Crystallography and diffraction patterns of the precipitates in Cu-3 wt% Ti alloy

Cu–Ti alloys are candidates for replacing Cu–Be alloys owing to their excellent mechanical properties, bending properties, and stress relaxation resistance. However, the precipitation behavior of Cu–Ti alloys remains poorly understood. In this study, diffraction patterns, orientations, and morphologies of continuous and discontinuous precipitates in a Cu–3 wt% Ti (Cu–3Ti) alloy are investigated by transmission electron microscopy (TEM) and high-resolution transmission electron microscopy (HRTEM). In the peak-aging condition, numerous rod-like nanosized continuous precipitates (CP) of β′-Cu4Ti are uniformly distributed in the Cu–3Ti alloy. The CP retain their tetragonal structure, and their orientation relationships with the matrix are determined as [001]Cu//[001]β' and (010)Cu//(310)β', exhibiting six variants. With increasing aging time, discontinuous precipitates (DP) of β-Cu4Ti grow at the grain boundaries, displaying an orthorhombic structure (a = 0.453 nm, b = 0.4342 nm, and c = 1.293 nm).
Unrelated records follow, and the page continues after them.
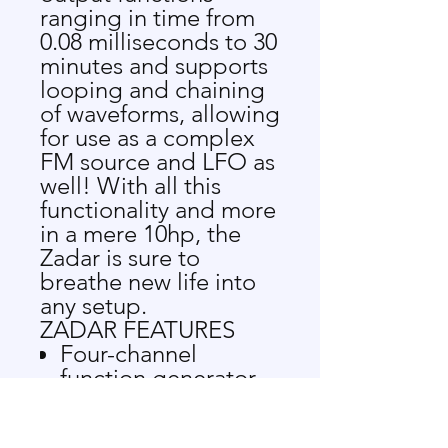
ranging in time from
0.08 milliseconds to 30
minutes and supports
looping and chaining
of waveforms, allowing
for use as a complex
FM source and LFO as
well! With all this
functionality and more
in a mere 10hp, the
Zadar is sure to
breathe new life into
any setup.
ZADAR FEATURES
Four-channel
function generator
Trigger input,
assignable CV input,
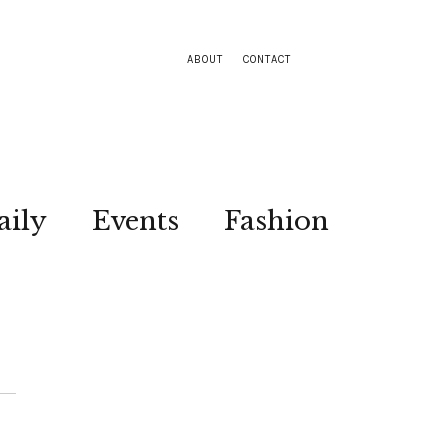
ABOUT
CONTACT
aily
Events
Fashion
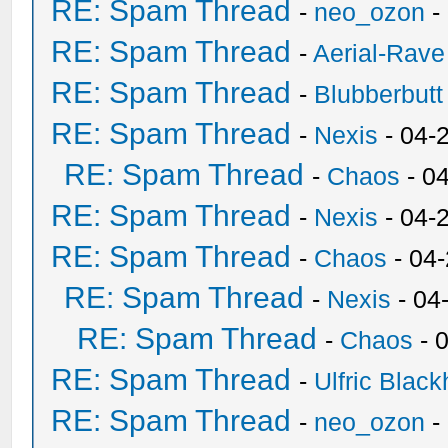
RE: Spam Thread
-
neo_ozon
-
RE: Spam Thread
-
Aerial-Rave
RE: Spam Thread
-
Blubberbutt
RE: Spam Thread
-
Nexis
- 04-
RE: Spam Thread
-
Chaos
- 0
RE: Spam Thread
-
Nexis
- 04-
RE: Spam Thread
-
Chaos
- 04
RE: Spam Thread
-
Nexis
- 04
RE: Spam Thread
-
Chaos
- 
RE: Spam Thread
-
Ulfric Black
RE: Spam Thread
-
neo_ozon
-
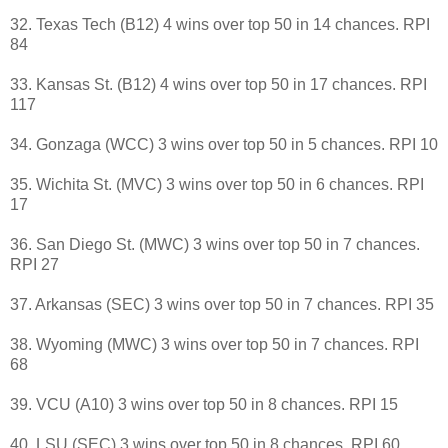
32. Texas Tech (B12) 4 wins over top 50 in 14 chances. RPI
84
33. Kansas St. (B12) 4 wins over top 50 in 17 chances. RPI
117
34. Gonzaga (WCC) 3 wins over top 50 in 5 chances. RPI 10
35. Wichita St. (MVC) 3 wins over top 50 in 6 chances. RPI
17
36. San Diego St. (MWC) 3 wins over top 50 in 7 chances.
RPI 27
37. Arkansas (SEC) 3 wins over top 50 in 7 chances. RPI 35
38. Wyoming (MWC) 3 wins over top 50 in 7 chances. RPI
68
39. VCU (A10) 3 wins over top 50 in 8 chances. RPI 15
40. LSU (SEC) 3 wins over top 50 in 8 chances. RPI 60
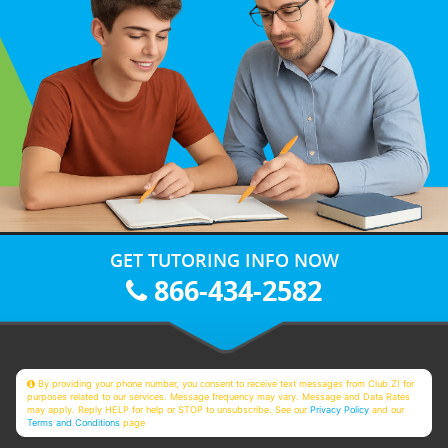
GET TUTORING INFO NOW
866-434-2582
By providing your phone number, you consent to receive text messages from Club Z! for
purposes related to our services. Message frequency may vary. Message and Data Rates
may apply. Reply HELP for help or STOP to unsubscribe. See our
Privacy Policy
and our
Terms and Conditions
page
The orientation relationships between the DP and the Cu-matrix are determined as (Laughlin and Cahn, 1975; Han et al., 2016; Datta and Soffa, 1976; Han et al., 2020; Huang et al., 2023; Soffa and Laughlin, 2004; Wang et al., 2021; Si et al., 2016; Markandeya et al., 2004; Nagarjuna et al., 2001) [1-10]Cu//[501]β and (111)Cu//(010)β. Typical diffraction pattern models of the CP and DP in different directions were simulated, and the simulations were in good agreement with the experimental data.